╭─ Extracted material

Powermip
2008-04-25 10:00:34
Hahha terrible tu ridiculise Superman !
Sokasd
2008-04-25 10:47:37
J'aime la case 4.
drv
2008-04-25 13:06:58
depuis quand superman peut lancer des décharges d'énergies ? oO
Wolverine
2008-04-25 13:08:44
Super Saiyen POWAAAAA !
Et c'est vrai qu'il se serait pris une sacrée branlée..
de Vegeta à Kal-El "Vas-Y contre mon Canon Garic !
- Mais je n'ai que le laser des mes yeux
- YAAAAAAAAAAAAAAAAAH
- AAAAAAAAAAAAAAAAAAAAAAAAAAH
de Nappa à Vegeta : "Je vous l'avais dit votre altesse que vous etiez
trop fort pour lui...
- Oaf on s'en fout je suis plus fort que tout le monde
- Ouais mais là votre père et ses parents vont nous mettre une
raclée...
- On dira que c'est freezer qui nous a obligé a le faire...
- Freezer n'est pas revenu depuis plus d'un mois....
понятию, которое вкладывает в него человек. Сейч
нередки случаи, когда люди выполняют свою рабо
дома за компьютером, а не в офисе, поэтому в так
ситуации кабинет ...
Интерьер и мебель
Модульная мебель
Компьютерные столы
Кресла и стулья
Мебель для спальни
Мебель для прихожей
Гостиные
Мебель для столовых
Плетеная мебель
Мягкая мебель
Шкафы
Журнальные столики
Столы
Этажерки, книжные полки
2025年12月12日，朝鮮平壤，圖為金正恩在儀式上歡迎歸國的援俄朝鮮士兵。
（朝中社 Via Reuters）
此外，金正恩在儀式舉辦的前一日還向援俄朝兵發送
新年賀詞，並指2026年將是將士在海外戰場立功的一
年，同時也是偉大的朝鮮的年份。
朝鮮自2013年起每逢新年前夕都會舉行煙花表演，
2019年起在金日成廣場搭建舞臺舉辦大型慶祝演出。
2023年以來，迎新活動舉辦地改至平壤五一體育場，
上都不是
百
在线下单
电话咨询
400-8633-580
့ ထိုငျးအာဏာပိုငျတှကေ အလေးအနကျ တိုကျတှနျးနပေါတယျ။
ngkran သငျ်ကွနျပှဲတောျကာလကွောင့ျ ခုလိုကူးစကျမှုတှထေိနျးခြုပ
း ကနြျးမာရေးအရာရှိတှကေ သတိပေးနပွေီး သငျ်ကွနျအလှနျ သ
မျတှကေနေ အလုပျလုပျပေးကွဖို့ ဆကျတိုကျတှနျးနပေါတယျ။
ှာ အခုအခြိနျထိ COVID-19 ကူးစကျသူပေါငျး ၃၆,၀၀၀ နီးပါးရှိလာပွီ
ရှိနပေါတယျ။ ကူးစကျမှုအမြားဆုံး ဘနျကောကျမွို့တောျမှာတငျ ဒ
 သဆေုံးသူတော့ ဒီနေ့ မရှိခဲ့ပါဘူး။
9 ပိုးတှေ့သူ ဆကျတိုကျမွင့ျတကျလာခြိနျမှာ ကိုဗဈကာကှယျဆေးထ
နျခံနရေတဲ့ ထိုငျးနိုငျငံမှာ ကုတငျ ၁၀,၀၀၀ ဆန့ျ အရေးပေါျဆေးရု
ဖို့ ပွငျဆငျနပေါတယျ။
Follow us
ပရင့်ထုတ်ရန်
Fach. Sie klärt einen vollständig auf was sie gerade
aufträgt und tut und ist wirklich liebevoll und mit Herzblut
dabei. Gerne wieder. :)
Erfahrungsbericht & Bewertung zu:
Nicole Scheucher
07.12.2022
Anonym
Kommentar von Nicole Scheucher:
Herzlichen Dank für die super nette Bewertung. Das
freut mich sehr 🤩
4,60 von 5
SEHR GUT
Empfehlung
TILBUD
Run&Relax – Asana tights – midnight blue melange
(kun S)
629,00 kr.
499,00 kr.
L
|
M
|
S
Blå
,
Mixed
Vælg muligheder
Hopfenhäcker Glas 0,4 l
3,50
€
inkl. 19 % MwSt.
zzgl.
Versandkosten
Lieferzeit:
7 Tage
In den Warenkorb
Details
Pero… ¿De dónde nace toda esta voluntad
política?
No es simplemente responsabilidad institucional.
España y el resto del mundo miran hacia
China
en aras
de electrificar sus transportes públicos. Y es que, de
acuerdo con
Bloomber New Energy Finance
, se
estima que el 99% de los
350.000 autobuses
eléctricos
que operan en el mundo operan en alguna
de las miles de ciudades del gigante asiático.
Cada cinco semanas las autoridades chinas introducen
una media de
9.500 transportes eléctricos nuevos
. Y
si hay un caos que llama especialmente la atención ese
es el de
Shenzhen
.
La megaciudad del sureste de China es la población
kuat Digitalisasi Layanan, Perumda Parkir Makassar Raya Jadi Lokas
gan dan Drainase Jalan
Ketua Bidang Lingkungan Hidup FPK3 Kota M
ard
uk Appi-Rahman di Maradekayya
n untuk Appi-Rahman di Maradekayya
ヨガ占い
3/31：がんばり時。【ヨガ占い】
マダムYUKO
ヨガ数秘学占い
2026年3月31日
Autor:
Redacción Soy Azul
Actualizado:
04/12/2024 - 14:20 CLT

╰─

▶ **Exercise**:
Turn the lines from the start of the records up to and including the line containing "Кресла и стулья" into a Markdown table with the columns Row and Line, omitting any blank lines.

▶ **Written reply**:
| Row | Line |
|---|---|
| 1 | Powermip |
| 2 | 2008-04-25 10:00:34 |
| 3 | Hahha terrible tu ridiculise Superman ! |
| 4 | Sokasd |
| 5 | 2008-04-25 10:47:37 |
| 6 | J'aime la case 4. |
| 7 | drv |
| 8 | 2008-04-25 13:06:58 |
| 9 | depuis quand superman peut lancer des décharges d'énergies ? oO |
| 10 | Wolverine |
| 11 | 2008-04-25 13:08:44 |
| 12 | Super Saiyen POWAAAAA ! |
| 13 | Et c'est vrai qu'il se serait pris une sacrée branlée.. |
| 14 | de Vegeta à Kal-El "Vas-Y contre mon Canon Garic ! |
| 15 | - Mais je n'ai que le laser des mes yeux |
| 16 | - YAAAAAAAAAAAAAAAAAH |
| 17 | - AAAAAAAAAAAAAAAAAAAAAAAAAAH |
| 18 | de Nappa à Vegeta : "Je vous l'avais dit votre altesse que vous etiez |
| 19 | trop fort pour lui... |
| 20 | - Oaf on s'en fout je suis plus fort que tout le monde |
| 21 | - Ouais mais là votre père et ses parents vont nous mettre une |
| 22 | raclée... |
| 23 | - On dira que c'est freezer qui nous a obligé a le faire... |
| 24 | - Freezer n'est pas revenu depuis plus d'un mois.... |
| 25 | понятию, которое вкладывает в него человек. Сейч |
| 26 | нередки случаи, когда люди выполняют свою рабо |
| 27 | дома за компьютером, а не в офисе, поэтому в так |
| 28 | ситуации кабинет ... |
| 29 | Интерьер и мебель |
| 30 | Модульная мебель |
| 31 | Компьютерные столы |
| 32 | Кресла и стулья |